Les recommandations du CDC pour les programmes de prévention des IST et les cliniques des IST peuvent fournir des indices importants à considérer par les prestataires de soins de santé. Les établissements qui limitent les visites en personne devraient utiliser le triage basé sur la télémédecine pour évaluer les patients et prioriser les personnes à risque de complications, y compris les personnes enceintes atteintes de syphilis. Pour combler les lacunes plus larges dans les soins prénatals qui entraînent également des taux de syphilis congénitale, les programmes de dépistage non dispensés en clinique peuvent fournir des opportunités clés pour identifier l'infection à la syphilis chez les personnes enceintes.

Renforcer l’infrastructure de santé publique pour faire face à une crise en cours

Le personnel du service de santé qui n'a pas été déployé dans le cadre de l'intervention COVID-19 peut jouer un rôle essentiel dans le maintien des services de prévention de la syphilis. Alors que de nombreux spécialistes de l'intervention en matière de maladie ont été recrutés dans les programmes de recherche des contacts COVID-19, ceux qui continuent à enquêter sur les cas d'IST et à rechercher les contacts devraient donner la priorité au suivi des cas de syphilis chez les femmes. Cela leur permettrait de relier les femmes atteintes de syphilis aux soins et au traitement, évitant ainsi de nouveaux cas de syphilis congénitale.

Nous pouvons également examiner les composants de l'infrastructure de réponse COVID-19 du pays pour soutenir la prévention de la syphilis congénitale. L'évaluation et l'orientation vers les soins prénatals et le dépistage des maladies infectieuses peuvent être intégrées aux programmes d'enquête sur les cas COVID-19 et de recherche des contacts. Les responsables de la santé peuvent également explorer les possibilités d'intégrer le dépistage des IST et les liens avec les soins dans les nouveaux plans de dépistage du COVID-19.

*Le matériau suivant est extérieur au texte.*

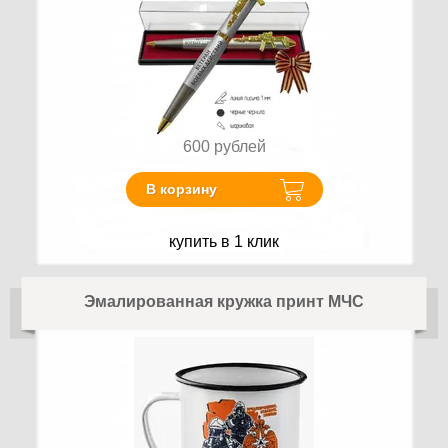
600
рублей
В корзину
купить в 1 клик
Эмалированная кружка принт МЧС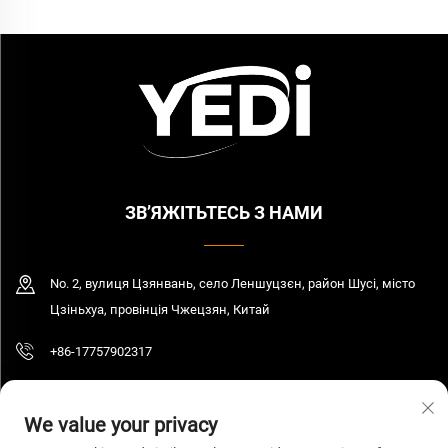
ЗВ’ЯЖІТЬТЕСЬ З НАМИ
No. 2, вулиця Цзянвань, село Леншуцзєн, район Шусі, місто
Цзіньхуа, провінція Чжецзян, Китай
+86-17757902317
[email protected]
We value your privacy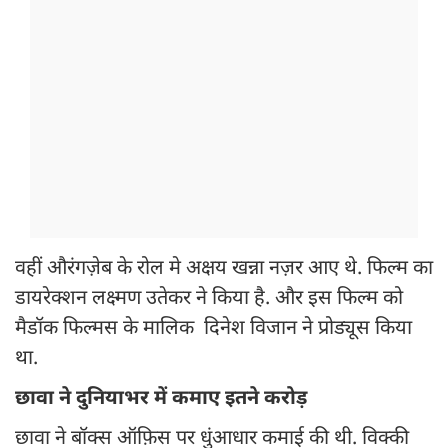
वहीं औरंगज़ेब के रोल मे अक्षय खन्ना नज़र आए थे. फिल्म का
डायरेक्शन लक्ष्मण उतेकर ने किया है. और इस फिल्म को
मैडॉक फिल्मस के मालिक दिनेश विजान ने प्रोड्यूस किया
था.
छावा ने दुनियाभर में कमाए इतने करोड़
छावा ने बॉक्स ऑफ़िस पर धुंआधार कमाई की थी. विक्की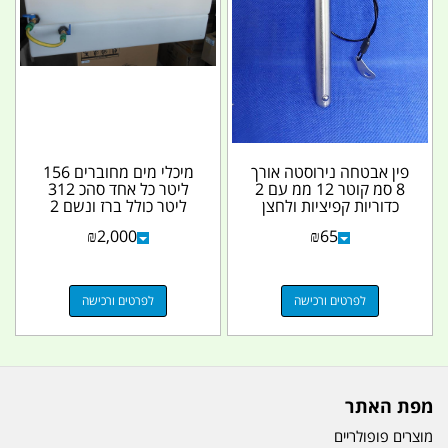
פין אבטחה נירוסטה אורך
מיכלי מים מחוברים 156
8 סמ קוטר 12 ממ עם 2
ליטר כל אחד סהכ 312
כדוריות קפיציות ולחצן
ליטר כולל ברז ונשם 2
שחרור מהיר...
בכל מיכל קמפינג...
₪
2,000
₪
65
לפרטים ורכישה
לפרטים ורכישה
מפת האתר
מוצרים פופולריים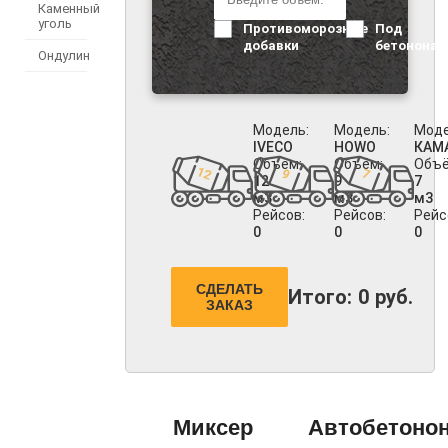
Каменный
уголь
Противоморозные
Под
добавки
бетононас
Ондулин
Модель:
Модель:
Моде
IVECO
HOWO
КАМ
Объём:
Объём:
Объё
12
9
7
м3
м3
м3
Рейсов:
Рейсов:
Рейс
0
0
0
СДЕЛАТЬ
Итого:
0
руб.
ЗАКАЗ
Миксер
Автобетоно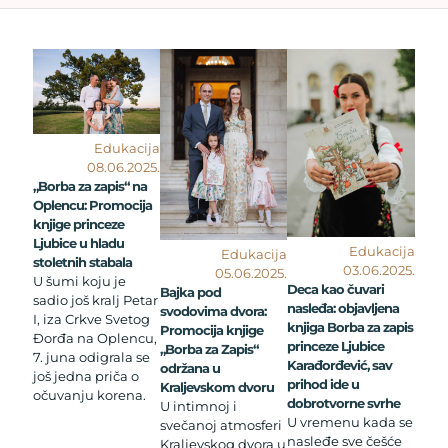
Edukacija
08.06.2025.
„Borba za zapis“ na
Oplencu: Promocija
knjige princeze
Ljubice u hladu
Edukacija
Edukacija
stoletnih stabala
03.06.2025.
05.06.2025.
U šumi koju je
Deca kao čuvari
Bajka pod
sadio još kralj Petar
nasleđa: objavljena
svodovima dvora:
I, iza Crkve Svetog
knjiga Borba za zapis
Promocija knjige
Đorđa na Oplencu,
princeze Ljubice
„Borba za Zapis“
7. juna odigrala se
Karađorđević, sav
održana u
još jedna priča o
prihod ide u
Kraljevskom dvoru
očuvanju korena.
dobrotvorne svrhe
U intimnoj i
U vremenu kada se
svečanoj atmosferi
nasleđe sve češće
Kraljevskog dvora u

Au-delà du travail quotidien des programmes de prévention des IST et des nouvelles opportunités d'intégrer la prévention des IST dans les efforts de réponse à COVID-19, un investissement accru dans les infrastructures de santé publique peut faire une grande différence. Au cours des deux dernières décennies, le budget de prévention des IST du CDC a enregistré une réduction de 40% du pouvoir d'achat. Même avant la pandémie de COVID-19, les fermetures de cliniques des IST et les réductions de personnel avaient érodé la capacité du pays à répondre à la syphilis congénitale et à d’autres IST. Le renforcement de l'infrastructure de santé publique est essentiel au renforcement de notre capacité de surveillance et de main-d'œuvre pour identifier et réagir aux remontées de la syphilis congénitale.

En ces temps sans précédent, l'investissement dans les infrastructures de santé publique et l'adaptabilité de la part des responsables de la santé publique et des prestataires de soins de santé sont essentiels. Ce n'est jamais plus vrai que lors de la lutte contre une épidémie d'IST qui existe dans l'ombre – et peut à certains égards être alimentée par les nouvelles réalités – de COVID-19.